I’ve been doing new things at work: supervising two people, a high school student and a grad student intern. In both cases, it’s going reasonably well. But in neither case do I feel I have any fucking clue what I’m doing—how to be either of their “boss, ” for whatever that’s worth in my tiny, loose, informal office. I can see that it’s not a big deal. New job responsibility; big whoop. And yet doing this new, somewhat powerful and interpersonally challenging thing takes every bubble of insecurity that ever floated around my head and knocks it right up to the surface. By the end of a work day, you’ve never seen anyone as graceless, weird, and gawky as little old me. Or with a bigger nose. Or butt.
At the same time, the rest of my life (minus the occasional few hours when these two little girls’ pure, grinding neediness makes me want to turn my skull inside out) is darn pleasant.

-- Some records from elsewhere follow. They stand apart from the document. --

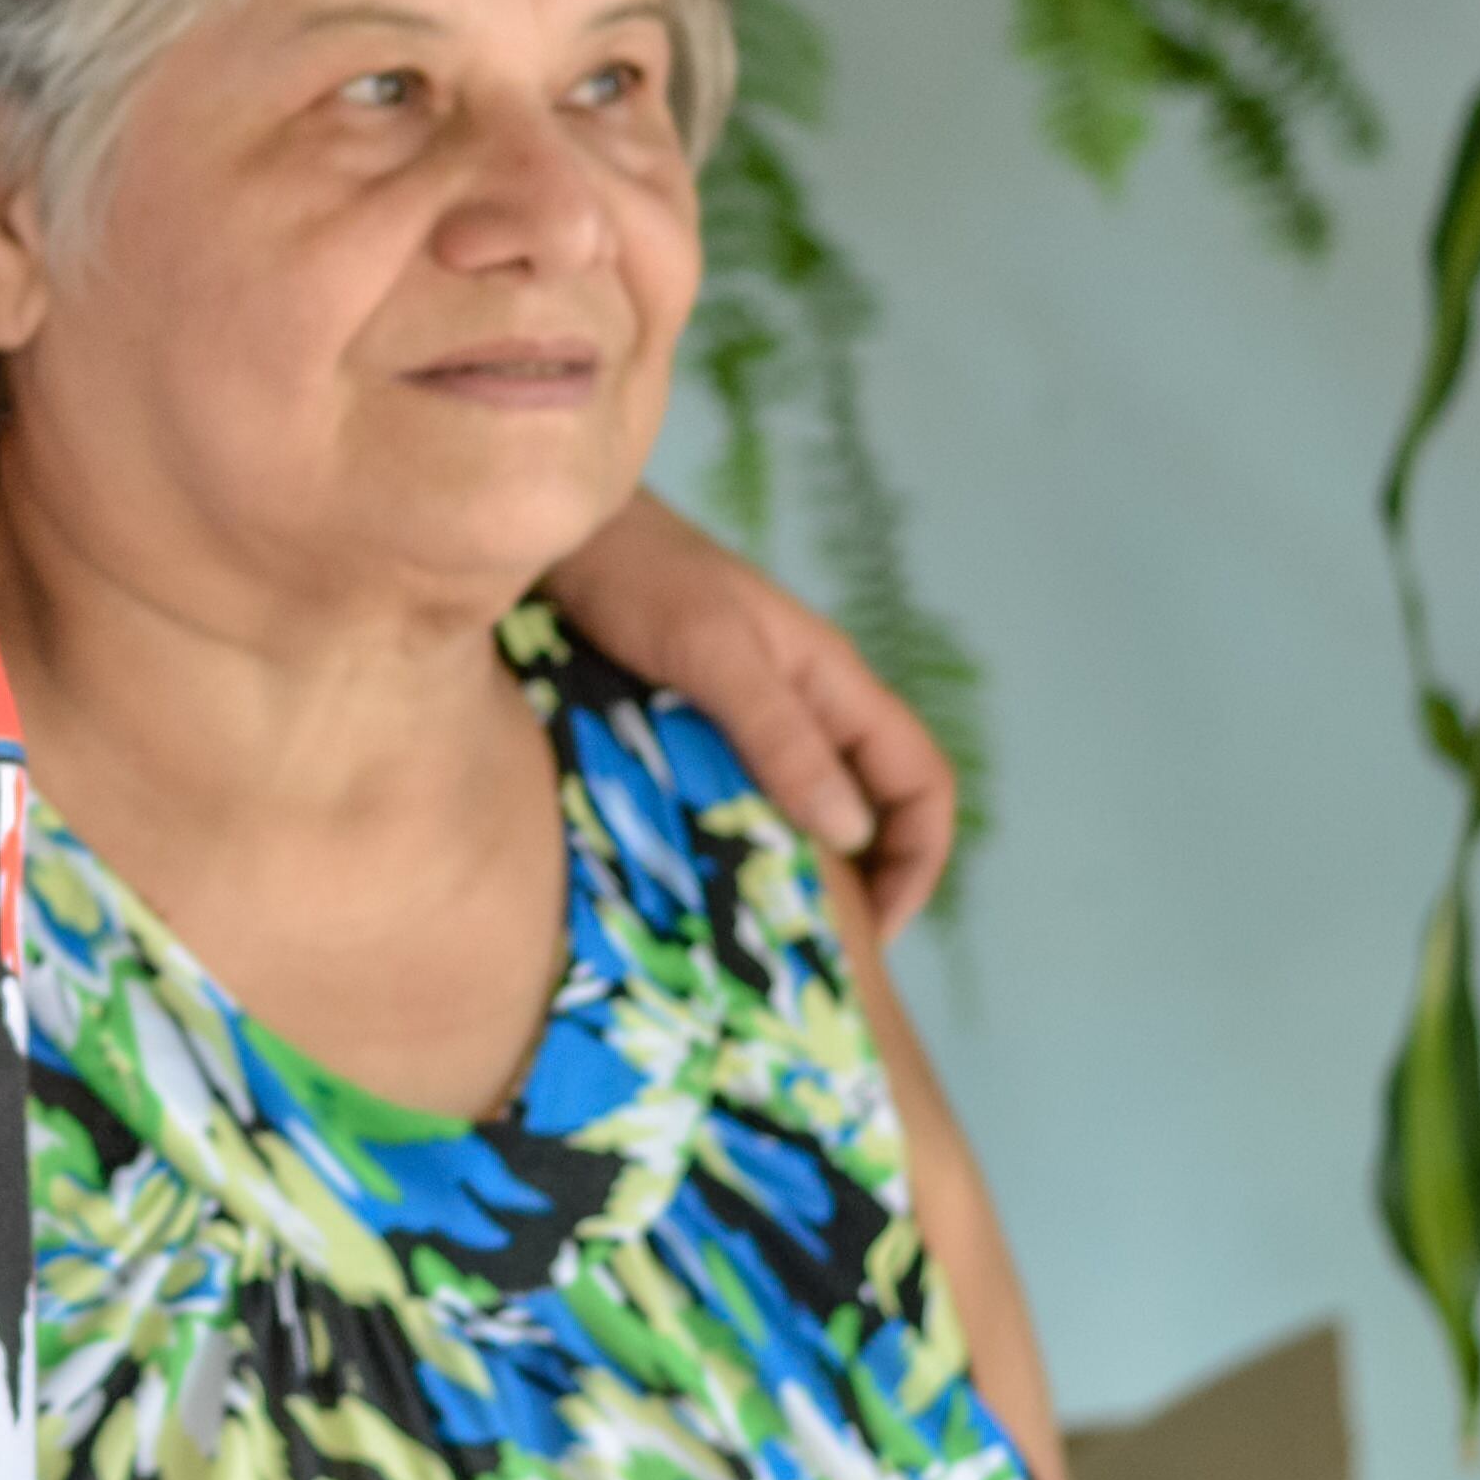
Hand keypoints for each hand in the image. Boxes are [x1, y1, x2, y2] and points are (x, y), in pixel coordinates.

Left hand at [537, 492, 959, 932]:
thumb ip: (780, 732)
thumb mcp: (712, 652)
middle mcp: (803, 704)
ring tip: (747, 930)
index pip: (920, 780)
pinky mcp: (693, 724)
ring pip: (799, 808)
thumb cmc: (637, 574)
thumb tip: (853, 829)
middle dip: (858, 882)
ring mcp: (749, 715)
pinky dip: (731, 843)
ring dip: (788, 867)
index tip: (876, 931)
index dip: (918, 859)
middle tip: (805, 950)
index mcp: (831, 683)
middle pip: (868, 806)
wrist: (559, 529)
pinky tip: (690, 879)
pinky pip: (737, 797)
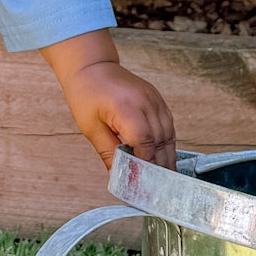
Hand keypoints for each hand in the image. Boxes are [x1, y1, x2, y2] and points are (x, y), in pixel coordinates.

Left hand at [40, 29, 176, 171]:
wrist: (92, 66)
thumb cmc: (86, 95)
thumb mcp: (91, 127)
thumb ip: (108, 152)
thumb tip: (120, 177)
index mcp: (127, 108)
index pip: (144, 142)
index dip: (145, 164)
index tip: (142, 183)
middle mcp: (146, 102)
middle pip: (160, 141)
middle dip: (159, 166)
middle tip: (156, 189)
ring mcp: (154, 99)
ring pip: (169, 134)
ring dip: (166, 156)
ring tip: (162, 179)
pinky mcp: (157, 99)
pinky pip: (168, 125)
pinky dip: (167, 143)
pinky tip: (162, 157)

Well, A is off on a Pacific island drinking juice, but before he left I prepared for his month-long absence by nabbing every second of free time I could, to the point where the poor guy had to set the alarm for 4 a.m. the day he left so he could have an hour to finish his packing (I know; I suck). And somewhere near the end of that week of absolute greed for rest, my mind clicked into super-focused parenting mode. I’m doing the thing I’m doing while I’m doing the thing, and nothing else. Breathing deeply. Finding joy in that attention. In, out. Etc. Mostly, I have retained that. Mostly, there hasn’t been that much screaming here lately.
There’s been more help than usual. More time with friends. More folks over for dinner for no big reason. And I find myself grooving on the Leery Polyp’s paean to Facebook. I utterly get it, even without an oxycodone buzz. We are connected. God damn, we can paint each other’s houses and take care of each other’s kids and teach each other to grow things and make life better just by being in it with each other. Ain’t it grand?